According to P&G’s associate marketing director of healthcare for IMEA, Maithreyi Jagannathan, the brand had stuck to the same time-tested formula with consumer communications for many years.

“Very few brands have the luxury of having such a powerful memory being dedicated to the brand,” Jagannathan said recently at the Spikes Asia festival in Singapore. (For more, read WARC’s in-depth report: How Vicks rebooted its brand with ‘Touch of Care’ in India.)

“The memory is entrenched in care and entrenched in a very strong bonding moment with the mother, and that is what the brand is all about… That has been a conscious choice for us that we’ve chosen to remain consistent over all these years. That is the reason why today, when you think of the brand, a certain imagery comes to your mind,” she said.

But sticking with what worked in the past was keeping the Vicks brand from appealing to new generations, especially in India where social and cultural change saw traditional notions of family and community evolving.

By turning around Vicks’ brand premise from that of ‘family that cares’ to a more universally transformative note – that of ‘care that makes for family’ – Vicks reframed its traditional representation of family in India by featuring a transgender mother who adopted her daughter.

Sales increased by 31% for VapoRub, Vicks’ flagship product, while Vicks Cough Drops and Action 500 tablets also saw sales skyrocket by 42% and 26% respectively.
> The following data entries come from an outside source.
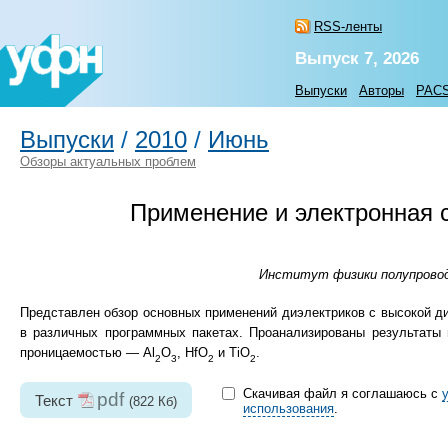
RSS-ленты
Выпуск 7, 2026
Выпуски
Авторы
PAC
Выпуски
/
2010
/
Июнь
Обзоры актуальных проблем
Применение и электронная 
Институт физики полупроводн
Представлен обзор основных применений диэлектриков с высокой д
в различных программных пакетах. Проанализированы результаты 
проницаемостью — Al
O
, HfO
и TiO
.
2
3
2
2
Скачивая файл я соглашаюсь с
pdf
Текст
(822 Кб)
использования
.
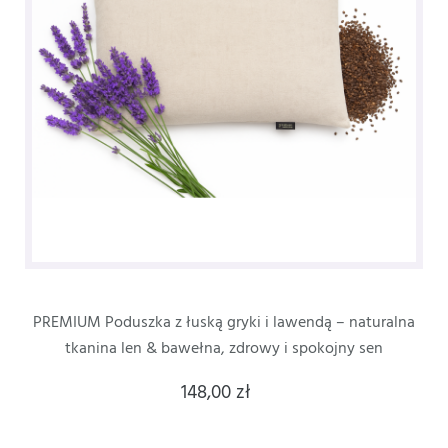
PREMIUM Poduszka z łuską gryki i lawendą – naturalna
tkanina len & bawełna, zdrowy i spokojny sen
148,00 zł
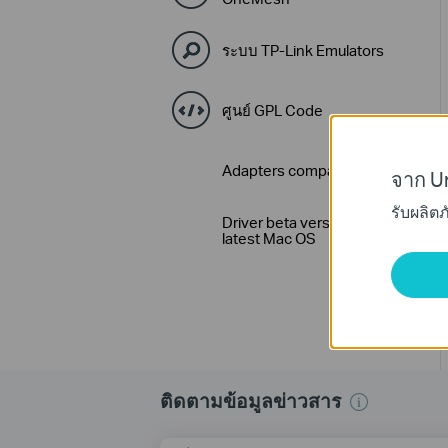
ระบบ TP-Link Emulators
ศูนย์ GPL Code
Adapters compatibility Lists
จาก Un
รับผลิต
Driver beta version for
latest Mac OS
ติดตามข้อมูลข่าวสาร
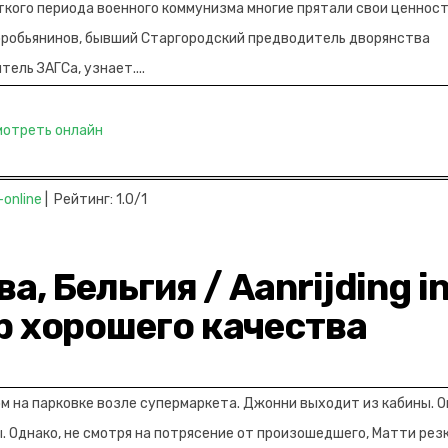
ткого периода военного коммунизма многие прятали свои ценнос
оробьянинов, бывший Старгородский предводитель дворянства
ель ЗАГСа, узнает....
мотреть онлайн
-online
| Рейтинг: 1.0/1
а, Бельгия / Aanrijding i
p хорошего качества
ом на парковке возле супермаркета. Джонни выходит из кабины. О
ы. Однако, не смотря на потрясение от произошедшего, Матти рез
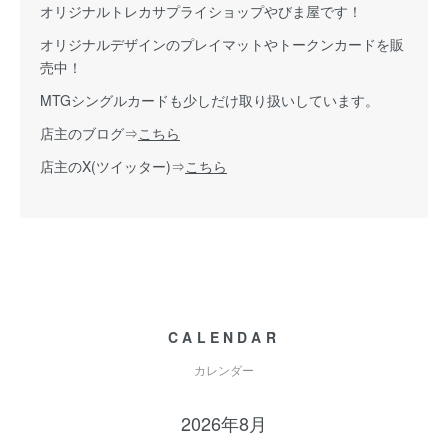
オリジナルトレカサプライショップやびま屋です！
オリジナルデザインのプレイマットやトークンカードを販
売中！
MTGシングルカードも少しだけ取り扱いしています。
店主のブログ⇒
こちら
店主のX(ツイッター)⇒
こちら
CALENDAR
カレンダー
2026年8月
Sales growth was 16 times higher in the subsequent cough and cold season of 2017 compared to 2016.

“What we saw was a complete surprise to us. We saw a halo effect on awareness and across other brand product forms,” said Jagannathan.

“The longest form ad in a campaign we had done before was 30 seconds. (With) a three-and-a-half minute video, all of us were like, ‘What are we going to do right now?’. (But) the ROI we generated was enormous, because a lot of it was organic.”